PROBLEM TO WORK ON
Tally the lines below that contain the word "this". Reply with the number only.

[Collected data entries]
* * * * *

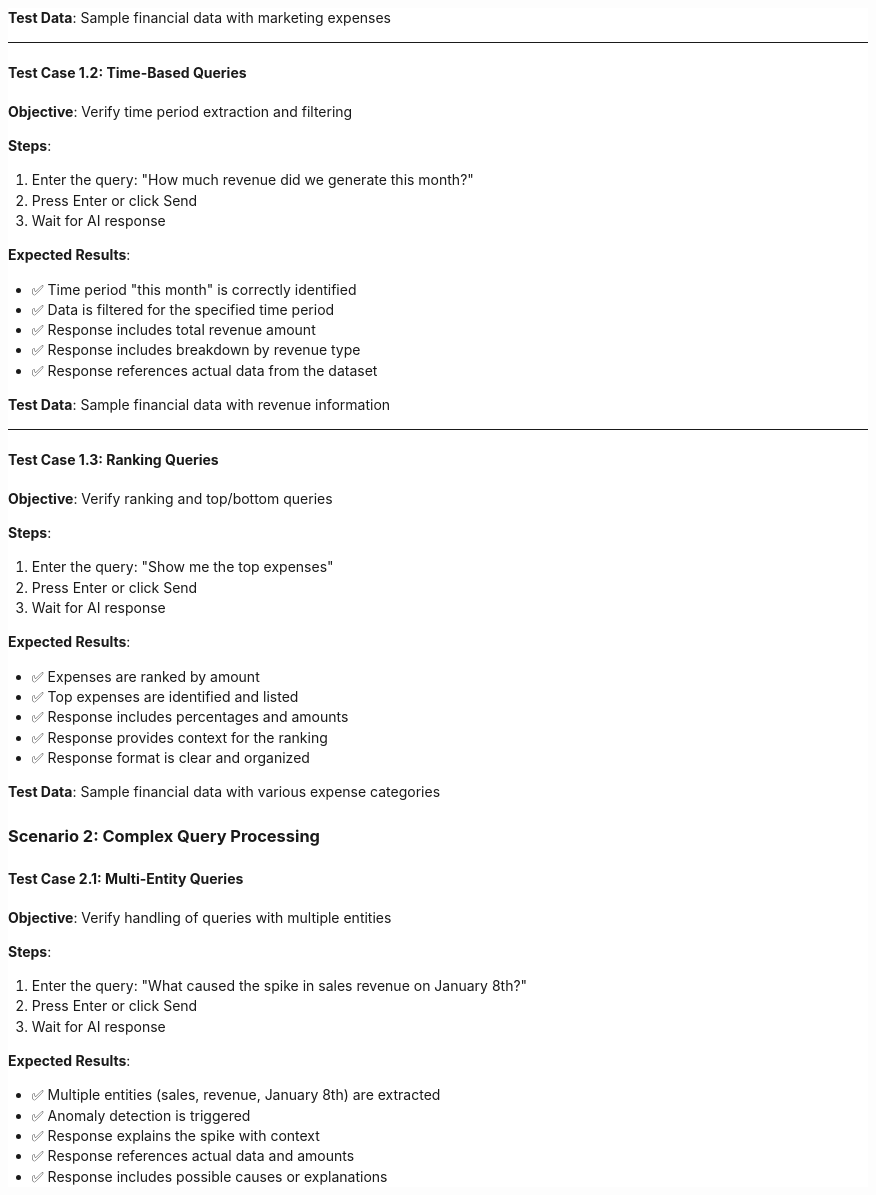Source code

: **Test Data**: Sample financial data with marketing expenses

---

#### Test Case 1.2: Time-Based Queries
**Objective**: Verify time period extraction and filtering

**Steps**:
1. Enter the query: "How much revenue did we generate this month?"
2. Press Enter or click Send
3. Wait for AI response

**Expected Results**:
- ✅ Time period "this month" is correctly identified
- ✅ Data is filtered for the specified time period
- ✅ Response includes total revenue amount
- ✅ Response includes breakdown by revenue type
- ✅ Response references actual data from the dataset

**Test Data**: Sample financial data with revenue information

---

#### Test Case 1.3: Ranking Queries
**Objective**: Verify ranking and top/bottom queries

**Steps**:
1. Enter the query: "Show me the top expenses"
2. Press Enter or click Send
3. Wait for AI response

**Expected Results**:
- ✅ Expenses are ranked by amount
- ✅ Top expenses are identified and listed
- ✅ Response includes percentages and amounts
- ✅ Response provides context for the ranking
- ✅ Response format is clear and organized

**Test Data**: Sample financial data with various expense categories

### Scenario 2: Complex Query Processing

#### Test Case 2.1: Multi-Entity Queries
**Objective**: Verify handling of queries with multiple entities

**Steps**:
1. Enter the query: "What caused the spike in sales revenue on January 8th?"
2. Press Enter or click Send
3. Wait for AI response

**Expected Results**:
- ✅ Multiple entities (sales, revenue, January 8th) are extracted
- ✅ Anomaly detection is triggered
- ✅ Response explains the spike with context
- ✅ Response references actual data and amounts
- ✅ Response includes possible causes or explanations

* * * * *

WRITTEN SOLUTION
2